Like many members on this forum, I’m neither a teacher of English nor a native, and not living in an English speaking country as well. Here, sharing some knowledge that I learned by chance from some books and websites.
I am happy if any one finds any of these information useful.
1. Every day or Everyday?
Both are different!
I don’t want you to come here everyday. [Incorrect]
I see him everyday. [Incorrect]
Every day- Means, each day.
E.g., I visit myEC every day.
Do you chat with her every day?
Everyday - It’s an adjective, comes before a noun.

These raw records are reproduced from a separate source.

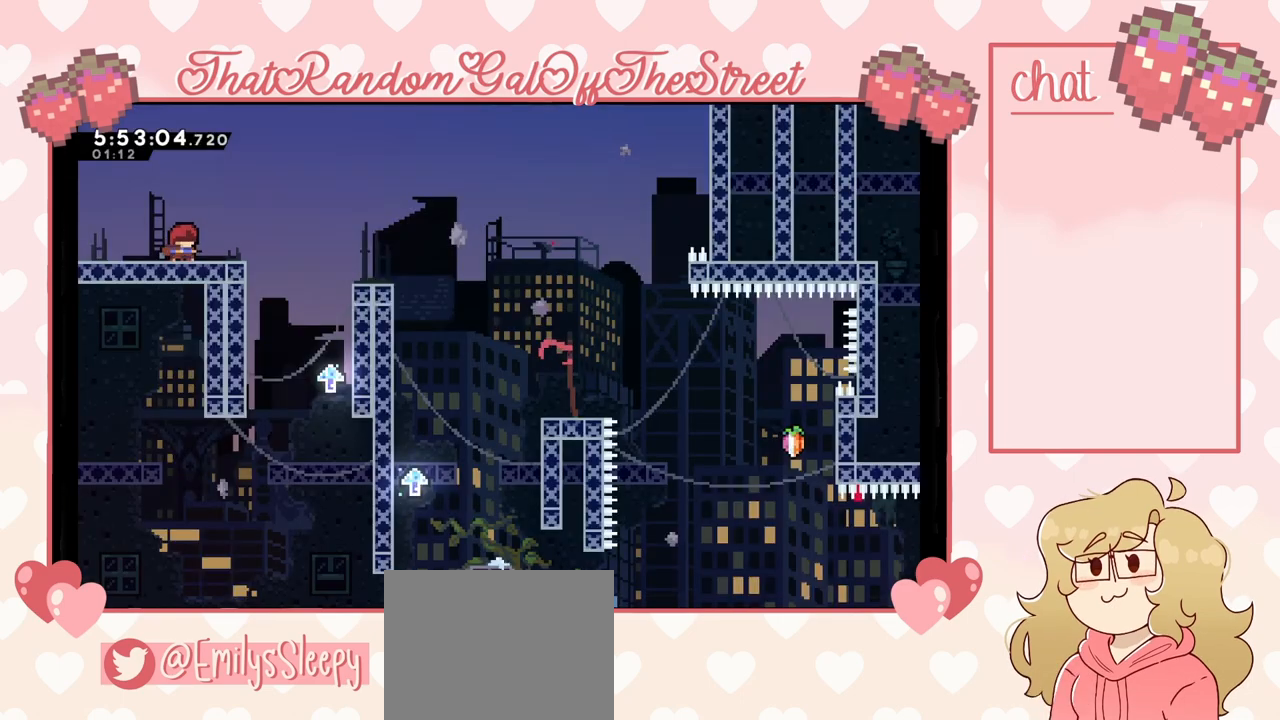
{"buttons": [], "left_stick": "right", "right_stick": "center", "events": [[167, "left_stick", "right"], [267, "A", "down"], [367, "A", "up"]]}
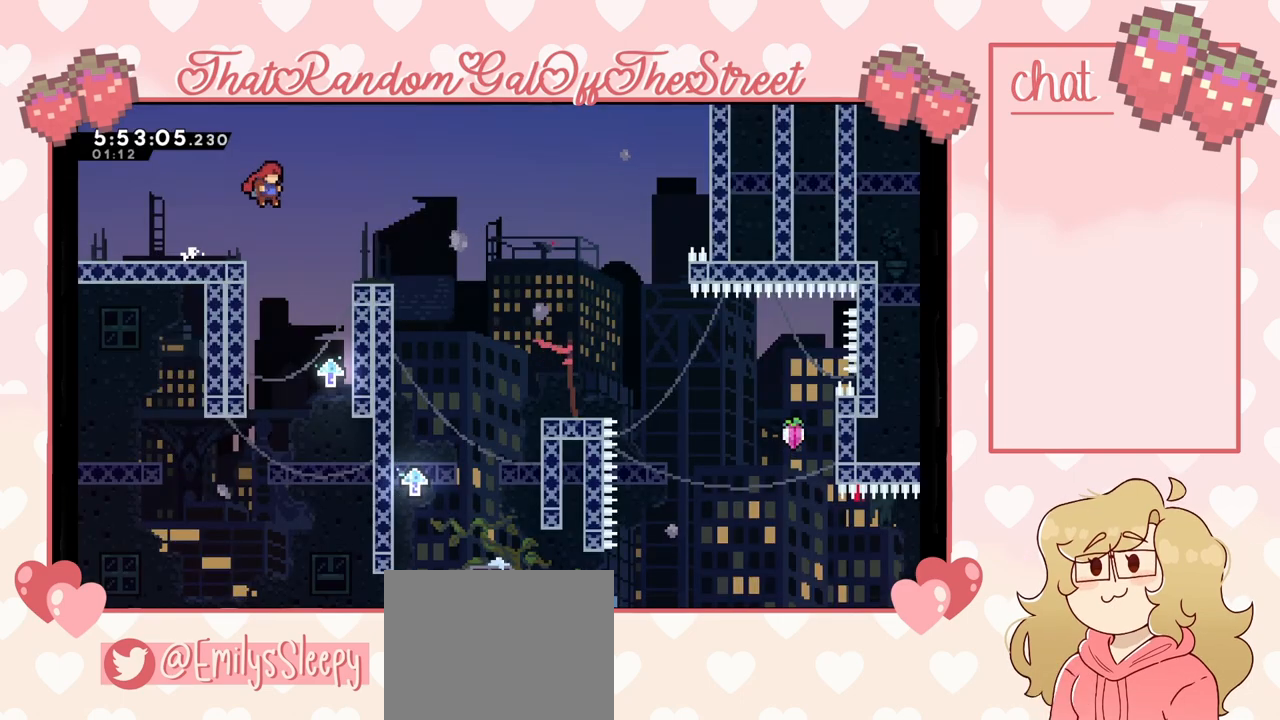
{"buttons": [], "left_stick": "right", "right_stick": "center", "events": []}
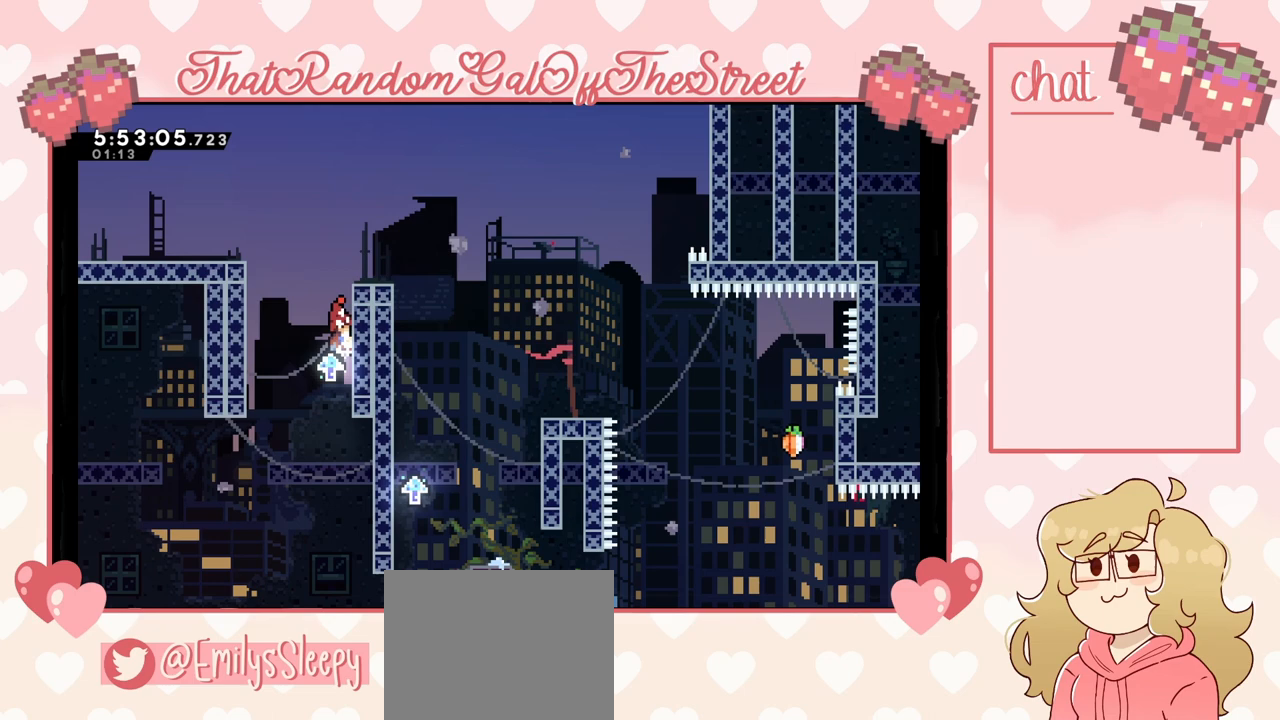
{"buttons": ["A"], "left_stick": "right", "right_stick": "center", "events": [[67, "A", "down"], [67, "left_stick", "left"], [300, "A", "up"], [467, "A", "down"], [467, "left_stick", "right"]]}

Meaning- ordinary, typical, or usual.
E.g., Plates and dishes for everyday use.
Street-fights are an everyday occurrence in this area of the city.
Everyday life, everyday use, everyday dress, everyday experience etc.
2. Can not or Cannot?
Is not, was not, do not, will not, could not etc. are all correct.
But, 'cannot' is a one word.
Goodbye, Schoolteacher, housewife, homework, housework, newspaper.
3. Maybe or may be?
‘May be’ is a verb phrase like ‘can be’, ‘could be’, ‘must be’, ‘will be’ etc.
E.g., There may be a strike this week.
The manager may be unhappy with his performance.
‘Maybe’ is an adverb. Maybe = Perhaps.
E.g., Maybe you are right. [ Perhaps you are right]
Maybe she will come with you.
‘Are you going to sell your house?’ ‘Maybe.’
4. My dearest husband/wife!
Beware if your spouse address you like this! :)
No grammatical errors. But, see the logic.
Sunny is a clever student. [ Positive Degree- clever- one boy]
Sunny is cleverer than Ren. [ Comparative Degree- cleverer- comparing two]
Sunny is the cleverest student in the class. [ Superlative Degree- cleverest- comparing three or more]
So, dear wife [only one is there].
Dearer wife [Two are there].
Dearest wife [Three or more are there].
Means, the spouse can use the word 'dearest' only if they have three (or more) wives/husbands. You are the dearest among all their wives/husbands!